=== Text section ===
- Opening Delimiter -

Antecedents and symbolism
The oldest known specimen of a boat-shaped bowl is an earthenware specimen excavated in Warka (ancient Sumer, in present-day Iraq) dated to 4000–3500 BCE. This specimen and later metal vessels, also from Sumer, bear significant resemblance to later pre-Islamic boat-shaped wine vessels and Islamic kashkuls as they developed in neighbouring Iran. The earliest Iranian antecedents to the kashkul date to the ninth or eighth centuries BCE; these are footed boat-shaped vessels made of glazed ceramic. There are few of these, and little can be said about their exact context of their use. Specimens dated to between the third and seventh centuries CE — the period of Sasanian rule in ancient Iran — are elongated vessels, generally made of metal, and often carved with royal motifs that suggest courtly use.
These predecessors to the Islamic kashkul developed from pre-Islamic ritual practice. In Zoroastrian practice the cultic bull-sacrifice ritual of prehistoric Iranian peoples was replaced by the ritual drinking of red wine, symbolic of blood. Notably, at least one specimen of the Sasanian period is found to be engraved with a Christian cross, which suggests that by the early centuries CE, the object had likely acquired a broader cultural significance in the region and was no longer explicitly associated with cultic sacrifice or Zoroastrianism. However, the association persisted in certain Sufi sects that reinterpreted earlier themes into their idiom and practice — ceramic vessels shaped like bulls have been found from twelfth century Iran, and contemporary textual evidence suggests that wine was poured from these into boat-shaped vessels as a re-enactment of the originary blood sacrifice. Persian Sufi poetry from the eleventh century on suggests that drinking from the wine-boat was common during Nauruz celebrations and other ceremonial occasions, particularly among royalty or nobility. The poetry metaphorically associates wine with the illumination of sunlight, knowledge, initiation, and so on, while the crescent-shaped wine vessel is likened to the moon and often represents the soul of the initiate or the Sufi seeker. The vessel also symbolised the boat that carried the seeker across the cosmic ocean.
Historical development
The few surviving Iranian wine-boats from the seventh to the sixteenth century — a period that spans the advent of Islam and the development of Sufism — show a steady development in form. A Pahlavi inscription on at least one specimen from this period explicitly describes the vessel as a boat. Decorative motifs on these vessels also indicate the enduring association of wine with the sun and divinity.

- Closing Delimiter -

=== Given information ===
- Opening Delimiter -

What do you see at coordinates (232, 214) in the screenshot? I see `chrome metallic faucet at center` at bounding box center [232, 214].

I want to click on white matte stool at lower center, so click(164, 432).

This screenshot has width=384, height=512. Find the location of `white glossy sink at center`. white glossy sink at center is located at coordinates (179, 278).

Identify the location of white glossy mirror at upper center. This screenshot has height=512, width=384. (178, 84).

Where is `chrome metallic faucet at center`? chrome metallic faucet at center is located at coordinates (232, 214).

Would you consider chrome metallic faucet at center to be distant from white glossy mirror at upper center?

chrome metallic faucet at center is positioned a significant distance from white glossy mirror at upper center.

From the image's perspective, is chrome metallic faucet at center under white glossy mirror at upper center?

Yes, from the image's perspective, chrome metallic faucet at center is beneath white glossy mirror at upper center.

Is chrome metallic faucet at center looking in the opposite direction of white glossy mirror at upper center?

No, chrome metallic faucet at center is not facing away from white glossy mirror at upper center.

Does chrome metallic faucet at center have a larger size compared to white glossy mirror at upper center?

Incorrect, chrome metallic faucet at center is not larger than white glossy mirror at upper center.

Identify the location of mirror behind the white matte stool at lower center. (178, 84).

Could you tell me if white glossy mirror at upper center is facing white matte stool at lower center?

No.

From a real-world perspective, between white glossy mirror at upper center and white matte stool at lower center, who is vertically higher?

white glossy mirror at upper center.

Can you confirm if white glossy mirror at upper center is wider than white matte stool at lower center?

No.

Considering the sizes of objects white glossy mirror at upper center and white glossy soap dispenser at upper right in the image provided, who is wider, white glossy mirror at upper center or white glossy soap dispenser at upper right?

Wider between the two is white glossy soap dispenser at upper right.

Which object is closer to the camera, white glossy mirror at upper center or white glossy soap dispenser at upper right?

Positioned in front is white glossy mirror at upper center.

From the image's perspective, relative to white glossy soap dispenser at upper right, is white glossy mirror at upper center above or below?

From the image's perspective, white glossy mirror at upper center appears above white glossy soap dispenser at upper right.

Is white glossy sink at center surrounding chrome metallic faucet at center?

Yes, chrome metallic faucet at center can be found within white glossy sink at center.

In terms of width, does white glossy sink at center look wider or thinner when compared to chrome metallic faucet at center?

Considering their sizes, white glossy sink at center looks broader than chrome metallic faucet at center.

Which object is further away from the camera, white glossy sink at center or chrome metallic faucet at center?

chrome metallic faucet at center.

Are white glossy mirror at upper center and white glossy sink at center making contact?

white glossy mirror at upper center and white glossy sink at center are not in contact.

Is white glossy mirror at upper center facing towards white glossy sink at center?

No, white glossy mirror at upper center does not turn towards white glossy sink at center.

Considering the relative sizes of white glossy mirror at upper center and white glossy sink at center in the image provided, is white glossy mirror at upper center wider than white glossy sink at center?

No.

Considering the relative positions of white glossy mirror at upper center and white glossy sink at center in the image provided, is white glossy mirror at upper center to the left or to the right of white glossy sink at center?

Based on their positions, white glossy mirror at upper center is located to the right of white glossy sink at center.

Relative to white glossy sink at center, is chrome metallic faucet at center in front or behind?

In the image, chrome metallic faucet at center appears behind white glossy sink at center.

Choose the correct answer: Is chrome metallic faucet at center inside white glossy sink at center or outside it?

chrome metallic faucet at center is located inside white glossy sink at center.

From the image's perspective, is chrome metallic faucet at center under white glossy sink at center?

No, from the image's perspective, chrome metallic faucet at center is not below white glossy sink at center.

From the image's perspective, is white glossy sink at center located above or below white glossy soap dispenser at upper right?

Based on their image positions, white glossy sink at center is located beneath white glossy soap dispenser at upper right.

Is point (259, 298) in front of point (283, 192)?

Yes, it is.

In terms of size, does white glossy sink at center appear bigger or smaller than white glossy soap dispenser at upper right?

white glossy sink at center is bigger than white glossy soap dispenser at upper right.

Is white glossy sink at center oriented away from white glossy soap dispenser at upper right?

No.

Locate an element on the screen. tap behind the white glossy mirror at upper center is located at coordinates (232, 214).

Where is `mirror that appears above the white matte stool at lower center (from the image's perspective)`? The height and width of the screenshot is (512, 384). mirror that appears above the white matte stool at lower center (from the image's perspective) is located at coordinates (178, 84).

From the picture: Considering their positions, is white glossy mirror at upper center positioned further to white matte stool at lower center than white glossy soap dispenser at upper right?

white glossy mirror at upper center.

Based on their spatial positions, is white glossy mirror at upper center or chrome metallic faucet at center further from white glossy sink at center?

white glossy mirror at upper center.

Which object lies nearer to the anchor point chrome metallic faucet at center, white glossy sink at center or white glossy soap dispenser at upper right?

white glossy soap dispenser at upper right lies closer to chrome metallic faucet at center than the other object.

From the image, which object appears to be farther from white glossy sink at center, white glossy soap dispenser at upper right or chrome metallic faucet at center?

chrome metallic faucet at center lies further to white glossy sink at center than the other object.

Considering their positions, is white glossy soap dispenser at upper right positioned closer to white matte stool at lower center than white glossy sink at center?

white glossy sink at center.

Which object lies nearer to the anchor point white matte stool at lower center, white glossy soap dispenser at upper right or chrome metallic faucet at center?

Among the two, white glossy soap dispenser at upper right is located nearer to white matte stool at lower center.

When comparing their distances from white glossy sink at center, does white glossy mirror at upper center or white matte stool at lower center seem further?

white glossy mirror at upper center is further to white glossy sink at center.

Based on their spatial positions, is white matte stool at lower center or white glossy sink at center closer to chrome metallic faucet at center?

- Closing Delimiter -

=== Tasks and exercises ===
[1] Using the text on the kashkul, answer each question briefly.
(a) Where was the oldest known boat-shaped bowl excavated?
(b) In Zoroastrian practice, what replaced the cultic bull-sacrifice ritual?
(c) According to a Pahlavi inscription on at least one specimen, what is the vessel?
[2] Extend the text on the kashkul with the passage that comes next after its final sentence.
The data has no connection to the text on the kashkul.

=== Task-by-task results ===
[1]
(a) In Warka (ancient Sumer, in present-day Iraq).
(b) The ritual drinking of red wine, symbolic of blood.
(c) A boat.

[2]
Until roughly the eleventh century CE, the Iranian wine-boat was still largely associated with the elite and seems to have functioned as a ceremonial object. The earliest references to its use by Sufi mendicants in Persian literature appear in the fourteenth century; some specimens dated to this period are also believed to have belonged to dervishes, referred to in Persian texts as darvish or qalandar. The first begging bowls to be carried by Sufi dervishes were likely the simplest form of the kashkul: a bowl made of the shell of the coco de mer nut. All extant specimens of these date to the nineteenth century. However, even these late objects are sometimes inscribed with verses describing the object as a wine vessel, which has been interpreted to mean that the memory of the original function of the kashkul was preserved even as the context of their use changed.
Though the form of the kashkul basically derives from an Iranian cultic object, the use of the kashkul spread across Islamic Central, West and South Asia in the medieval period; evidence points to their use in the Ottoman Empire and present-day Iraq, Afghanistan, Pakistan and India. The kashkul appears in a poem by the thirteenth-century Hindustani poet Amir Khusrau, suggesting that the object was known and used in South Asian Sufism by that time. By the seventeenth century, the kashkul had become commonly known as one of several other implements carried by dervishes in Iran and elsewhere to signal both their status as religious renunciants and their particular order of faith. In Iran, the Khaksar order, for example, is said to have carried the kashkul on the left arm, while the Ni’matullah order wore it on the right. It has also been suggested that the widespread establishment of Shi’ism in Iran around the early sixteenth century imbued the kashkul with greater significance and the vessel also came to be associated with the myth of Noah’s Ark.
South Asian influence
The object was introduced in South Asia with Persianate culture, but it has been suggested that the widespread use of the kashkul by Sufi mendicants in Iran can be attributed to South Asian influence, specifically from the Shi’ite Deccan sultanates and the Sufi orders that developed under their rule. Between 1510 and 1737, members of the Jalali branch of the Iranian Khaksar Sufi order travelled frequently between the Deccan and Iran, and established relationships with Indian Sufi orders. In general, there was a steady influx of Iranian migrants to the Deccan throughout this period, which included persecuted Sufi leaders who continued developing their orders here and whose descendants subsequently brought them back to Iran. The Bijapur and Golconda sultanates had declared their allegiance to Iran’s ruling Safavid dynasty (r. 1501–1736), adopting Shi’ism as the state religion and establishing a strong diplomatic and cultural link with Iran. It is possible that Indian Sufism contributed a magical or talismanic association to the object, and may have popularised the use of the kashkul among Iranian Sufis.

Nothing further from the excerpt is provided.